### Records for processing ###
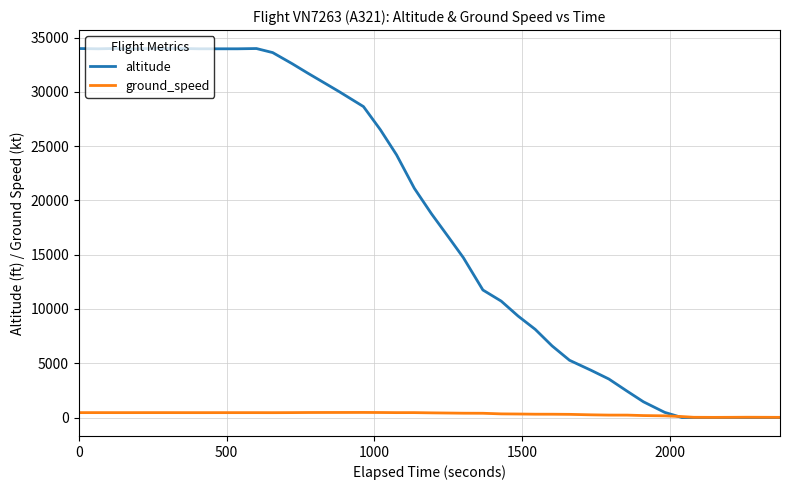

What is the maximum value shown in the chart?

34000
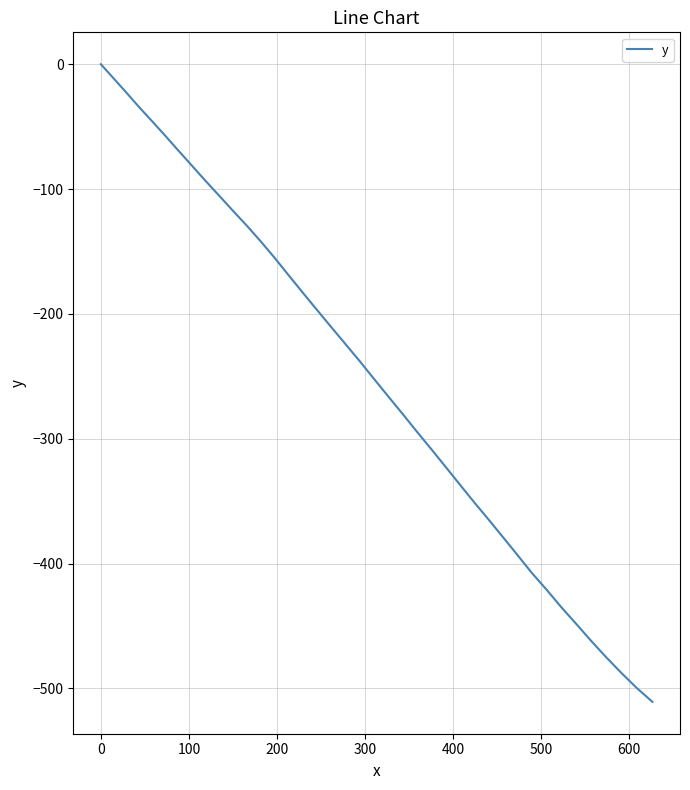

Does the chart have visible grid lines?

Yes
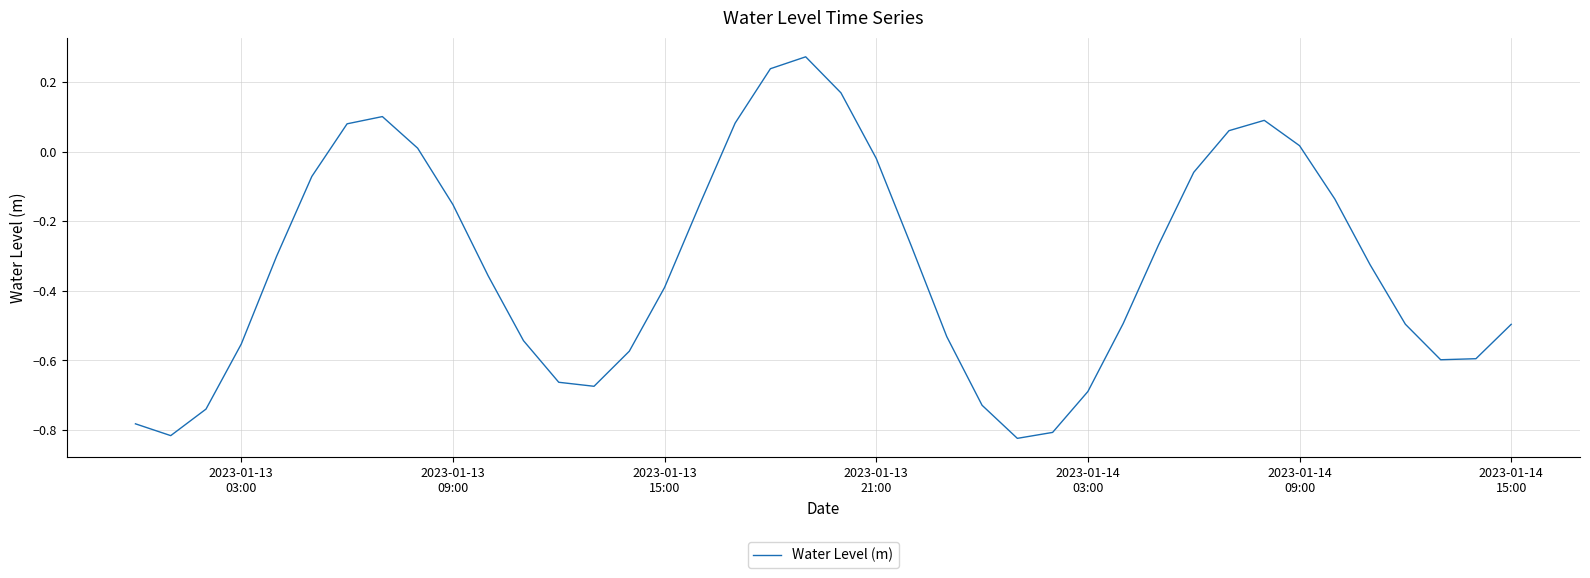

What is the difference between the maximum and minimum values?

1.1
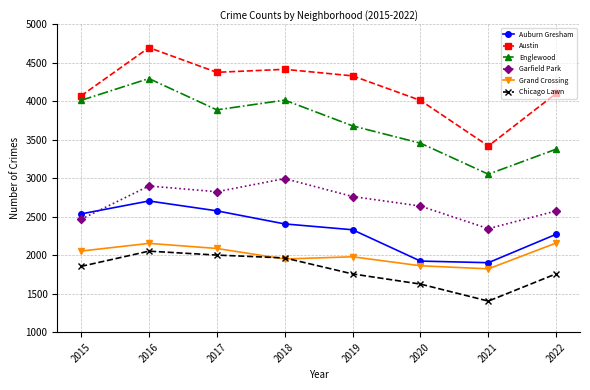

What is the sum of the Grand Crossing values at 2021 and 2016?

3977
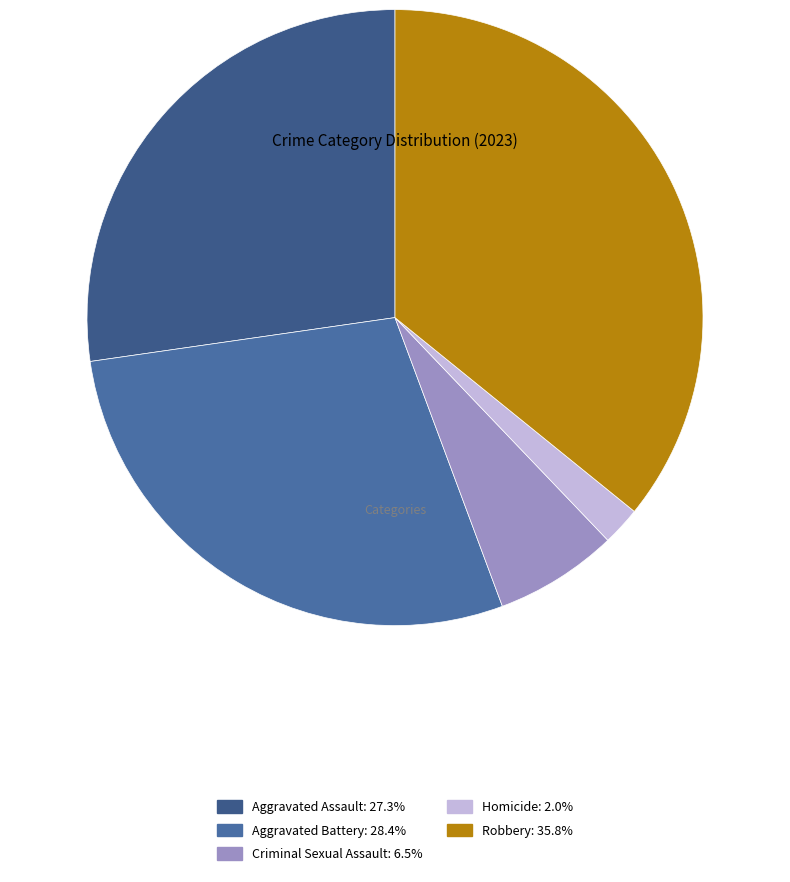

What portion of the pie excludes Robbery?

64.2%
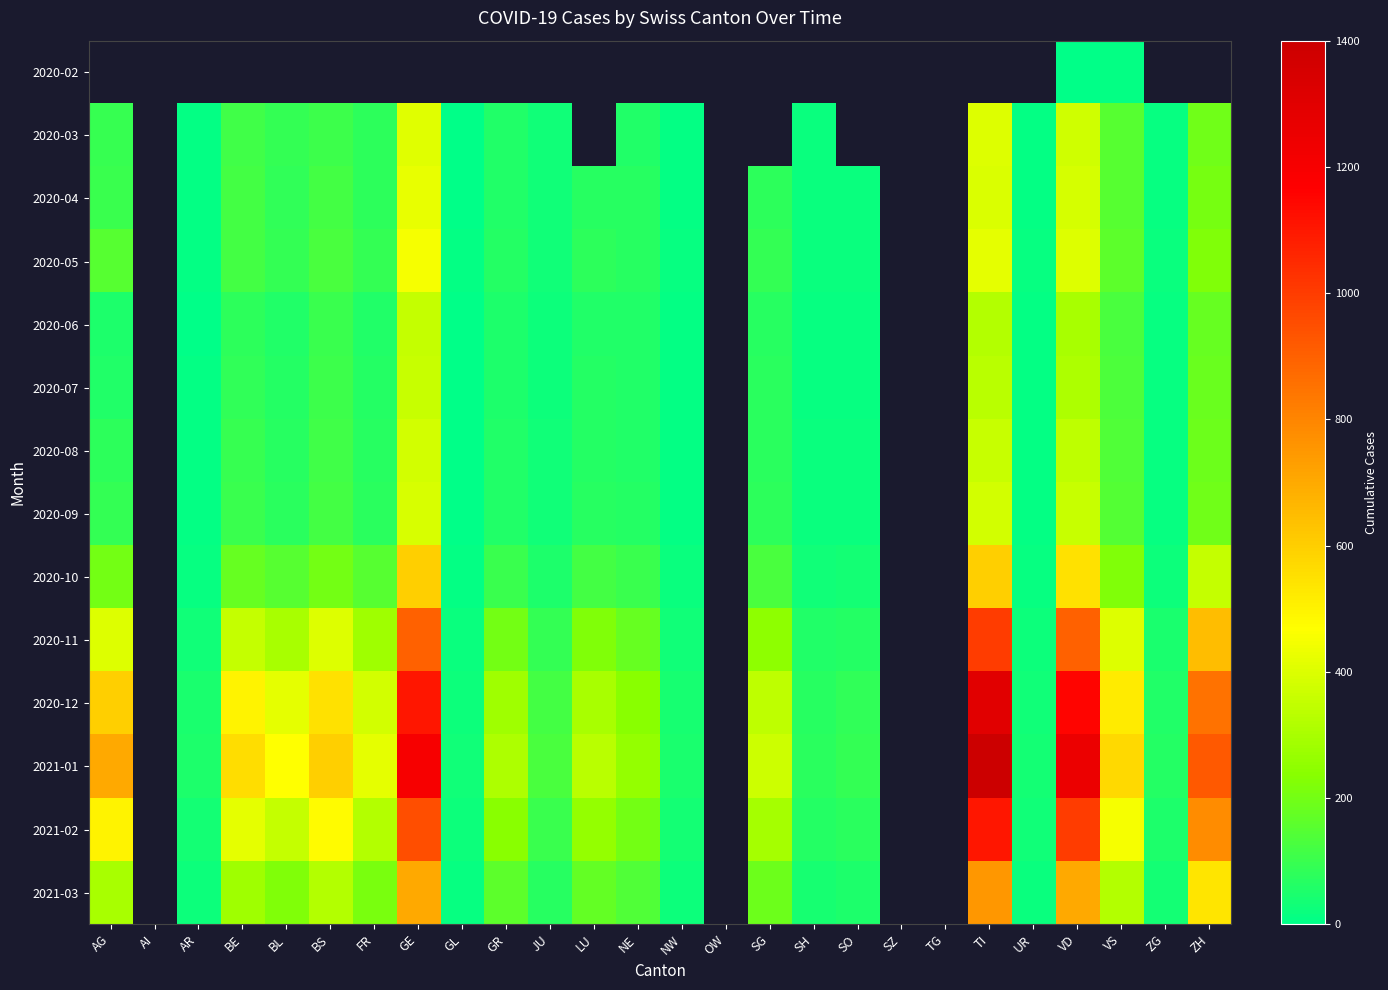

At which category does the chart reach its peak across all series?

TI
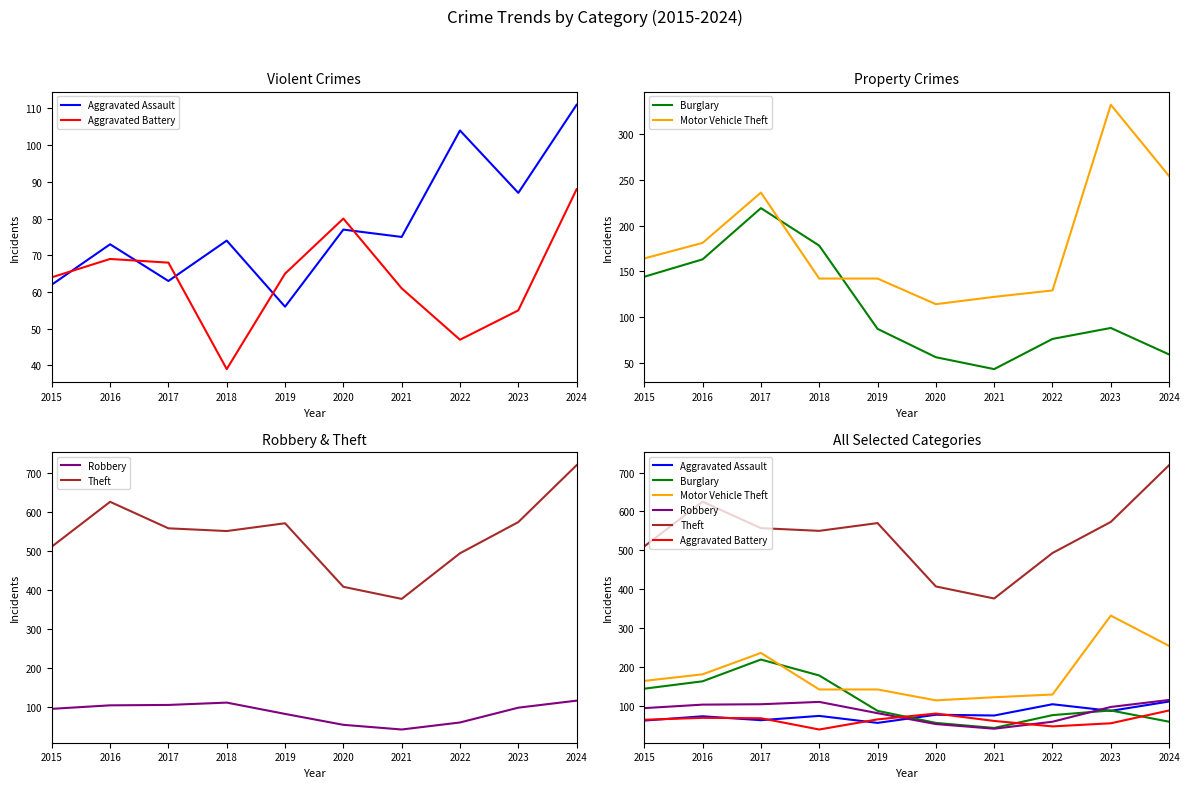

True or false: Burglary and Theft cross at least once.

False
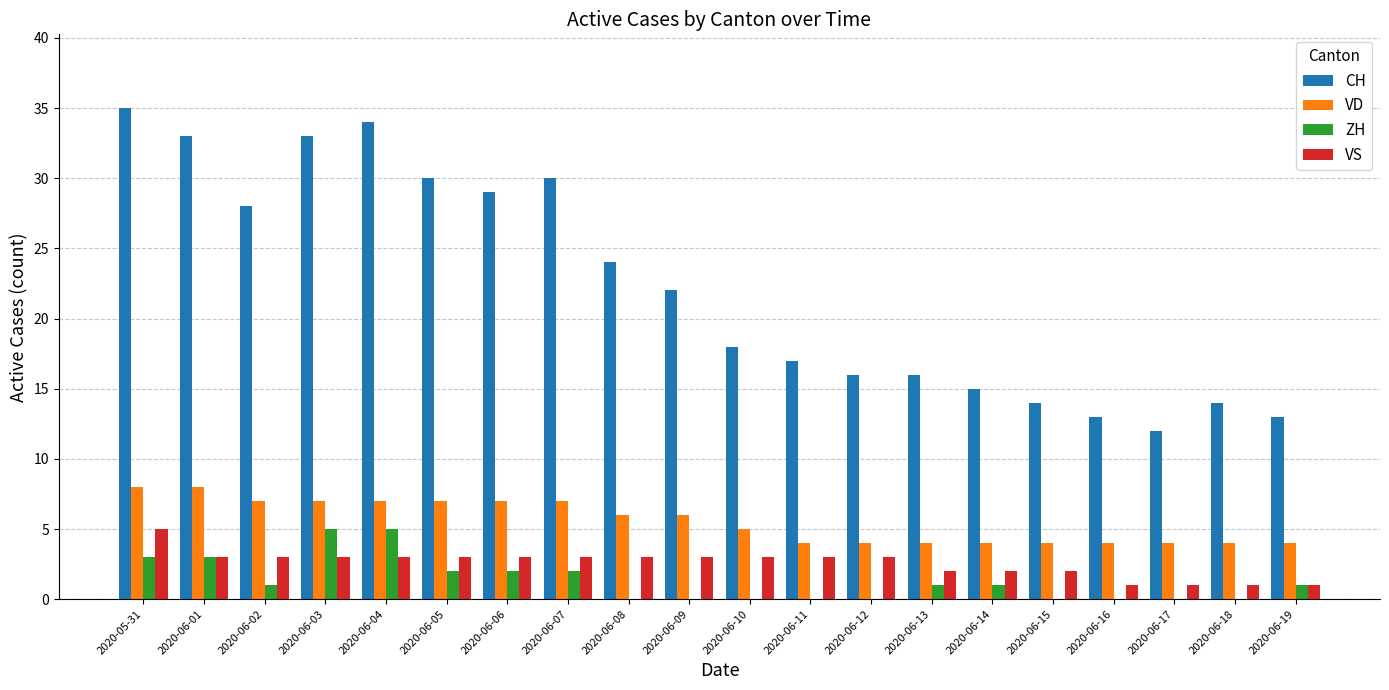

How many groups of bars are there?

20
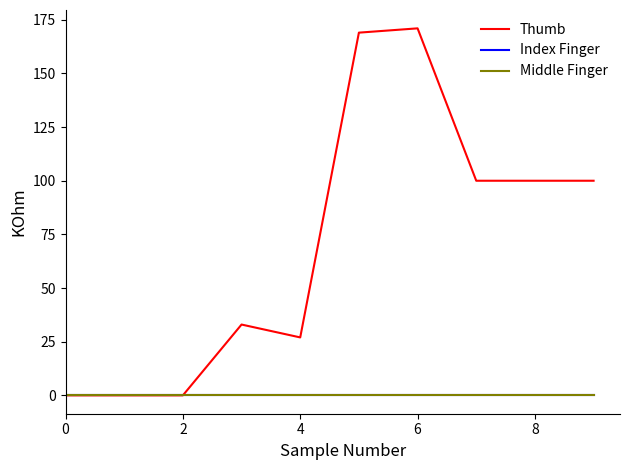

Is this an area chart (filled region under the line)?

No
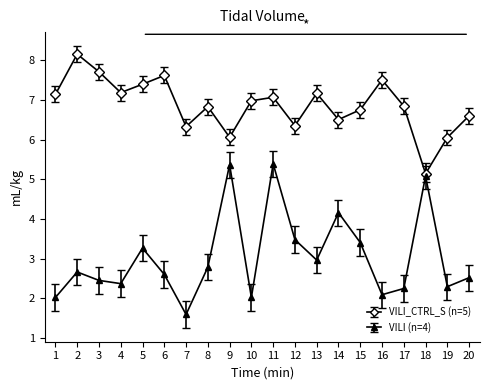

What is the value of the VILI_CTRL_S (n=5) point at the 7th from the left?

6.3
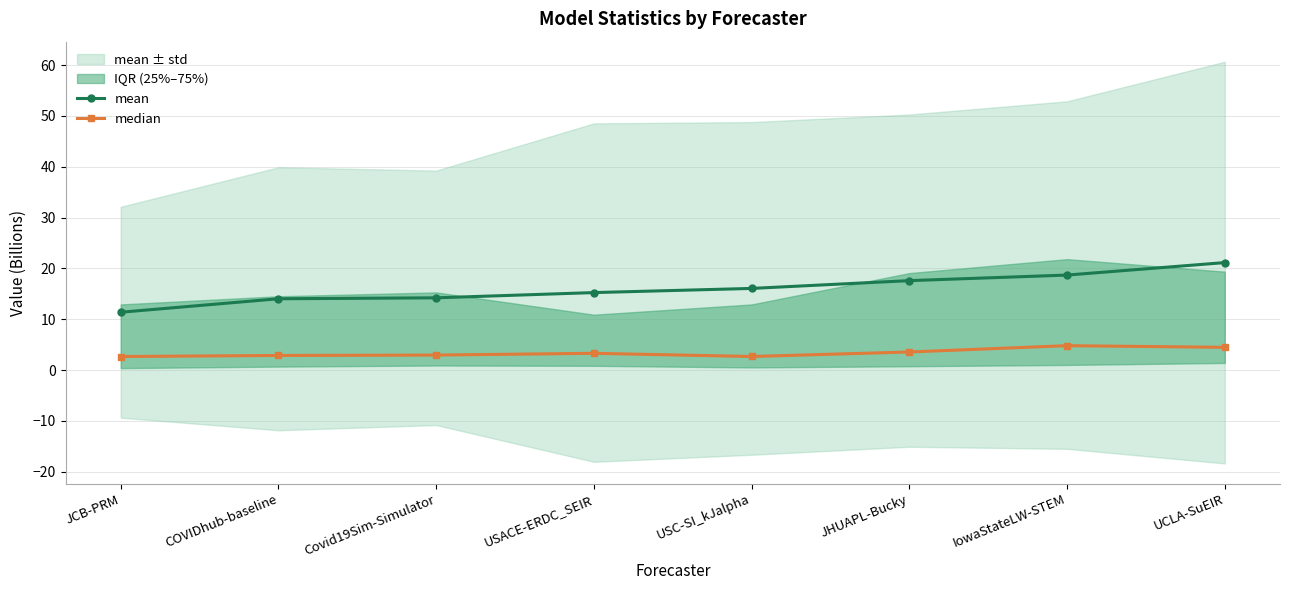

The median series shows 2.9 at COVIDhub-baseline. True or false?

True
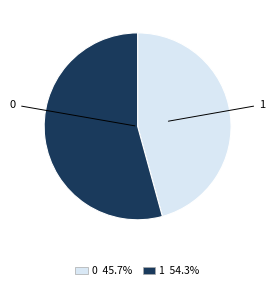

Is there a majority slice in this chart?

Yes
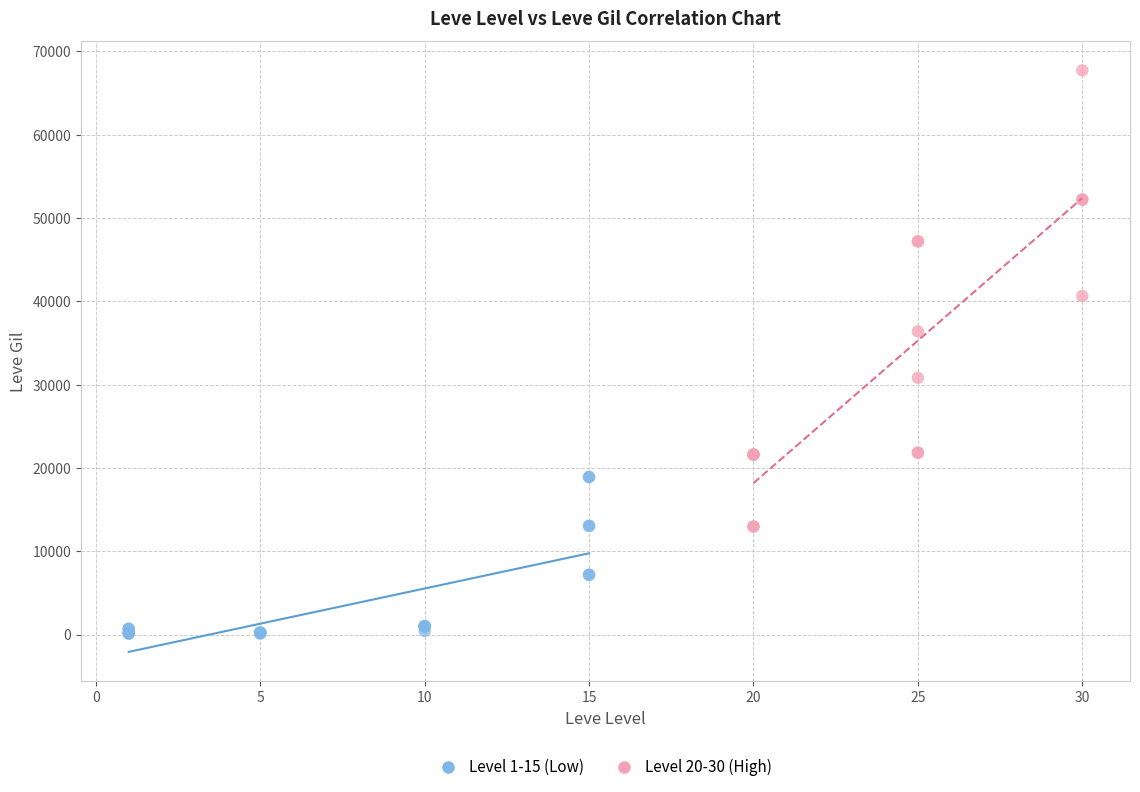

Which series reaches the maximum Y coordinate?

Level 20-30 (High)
###
- [Problem to work on] Can you output every line of the records above as a numbered list, skipping blank lines and leaving the pictures out?

- [Worked solution]
1. What is the maximum value shown in the chart?
2. 34000
3. Does the chart have visible grid lines?
4. Yes
5. What is the difference between the maximum and minimum values?
6. 1.1
7. What is the sum of the Grand Crossing values at 2021 and 2016?
8. 3977
9. What portion of the pie excludes Robbery?
10. 64.2%
11. At which category does the chart reach its peak across all series?
12. TI
13. True or false: Burglary and Theft cross at least once.
14. False
15. How many groups of bars are there?
16. 20
17. Is this an area chart (filled region under the line)?
18. No
19. What is the value of the VILI_CTRL_S (n=5) point at the 7th from the left?
20. 6.3
21. The median series shows 2.9 at COVIDhub-baseline. True or false?
22. True
23. Is there a majority slice in this chart?
24. Yes
25. Which series reaches the maximum Y coordinate?
26. Level 20-30 (High)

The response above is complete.